Note to readers/followers: As a reminder there’s a time gap between my walking the Caminho and my sharing of the experience in these essays. It’s mandated by my energy and time to write at the end of a long day as well as by WiFi broadband capacity. Neither my energy nor the broadband have been enough to stay current. At this point, Sunday, Sep. 24, my walk has ended but my writing and posting of embedded photos will continue until they too reach the destination, Santiago de Compostela.
Now back to Barcelos where I arrived on Sep. 15 after a very long but scenic walk. I’ve eaten dinner, alone as had become the norm for me, and walked through a small section of the old town on the way back to my guesthouse in Barcelinhos, just across the old bridge. As I crossed it I saw a small stage, lit up colorfully, just below the bridge on a flat area of river bank. It was maybe 20 meters from my lodging, just around a corner. I was tired and had only one thing on my mind, sleep. Tomorrow would be another long day. All was fine… until midnight. Amazingly, at that late hour, music started blaring outside, presumably from that stage, and it was LOUD and carried a heavy beat. Suddenly it dawned on me that this was a Friday night, and by now I’ve learned that Portuguese towns party big-time on this one night of the week, and then they’re ghostly dead the next morning. I called Nancy back home and tried to share the rhythmic party atmosphere with her, but I guess these things don’t translate well over 6,000 miles to Boise, Idaho where it’s 5pm.
Having no choice in the matter, I read a bit and kept dozing off and on, but the big party didn’t end until 2am. The only lingering noise then was the chatter of people saying their good-byes and the cleaning up of the setting. The next morning, as I walked by again, the stage was still there, but dark and grey, and the riverbank was relatively clean.

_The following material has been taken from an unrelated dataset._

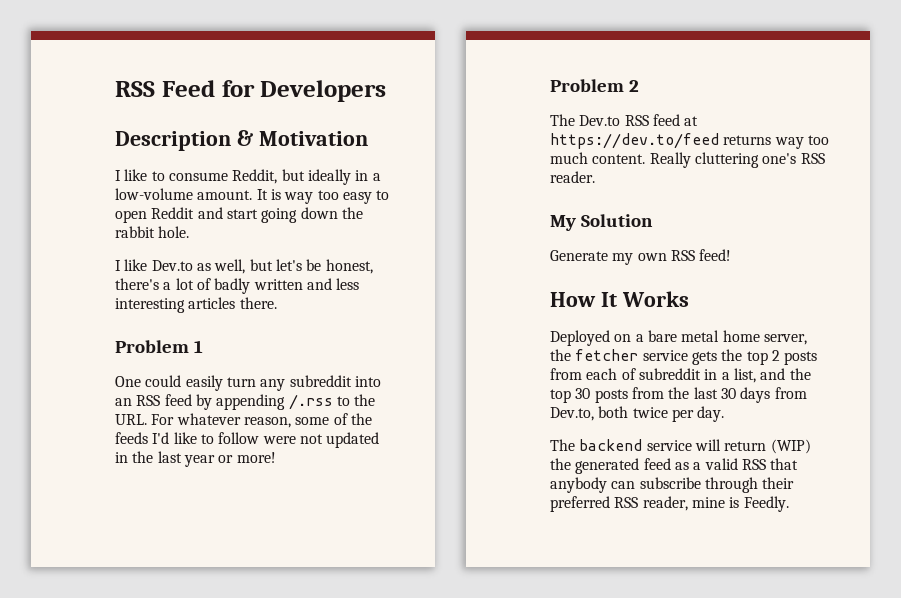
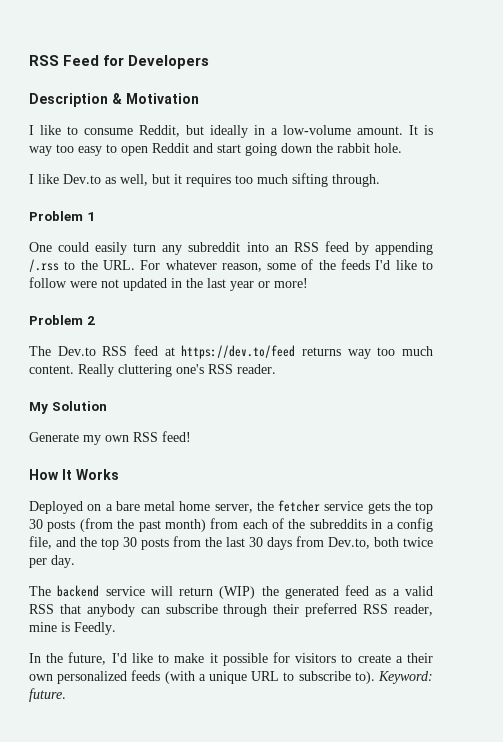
[275,259,373,274] [115,278,360,294] [115,297,277,313] let's be honest, there's a lot of badly written and less interesting articles there. -> [174,173,380,187] it requires too much sifting through.
[771,350,818,365] [550,368,756,383] 2 posts from each of subreddit in a list, -> [29,518,433,532] [29,536,52,549] 30 posts (from the past month) from each of the subreddits in a config file,
(789, 504) none -> [29,652,434,666] [29,670,433,684] [29,688,66,702] // In the future, I'd like to make it possible for visitors to create a their own personalized feeds (with a unique URL to subscribe to). Keyword: future.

Unlike the evening before, when it was dark, I finally got to see the charms of Barcelos in early daylight. The town has sat high above the Rio Cavado since the late-13th century but prior to then the Romans had a settlement here. Its medieval history is most evident in the remaining fortification wall and in the old town layout of narrow streets branching out in multiple directions from the market square. Clearly it’s a proud town as it appears to be exceptionally clean and quite prosperous. As small as it is, it features fashionable storefronts – still closed early on a Saturday – and finally spreads out into a charming broad promenade lined by well-tended red and white flowers. Beyond this, the Caminho winds through modern residential and commercial blocks and finally turns left along a walled-in pasture with well-endowed bulls grazing, and then it’s out through farms, forests, hills and vineyards.
It’s the vineyards that make the day memorable, especially as it’s the peak of grape harvest season, and it seems to be a family affair that brings exceptional joy to everyone involved. The Portuguese have been friendly and warm people everywhere I’ve walked, but nowhere have they been as effusively joyful as what I witnessed today. I received countless greetings – including “Bom Viagem” – from people on ladders, on tractors or just standing around, enjoying the fruits – literally – of their hard work. Despite the length of the day, their joy carried me forward until I eventually arrived in a park along another river, this time approaching another medieval market town, Ponte de Lima. And here the word market – Feira – was written large… including in garish lights. Unbeknownst to the small band of pilgrims walking into town, it was the area’s annual harvest market celebration, and I can’t recall ever having seen a town – except Las Vegas – so illuminated as this one was. It now comes together. I witnessed a bountiful harvest of grapes today, simple human joy, and there’s much to celebrate. It seems another loud party night was ahead. And indeed it was.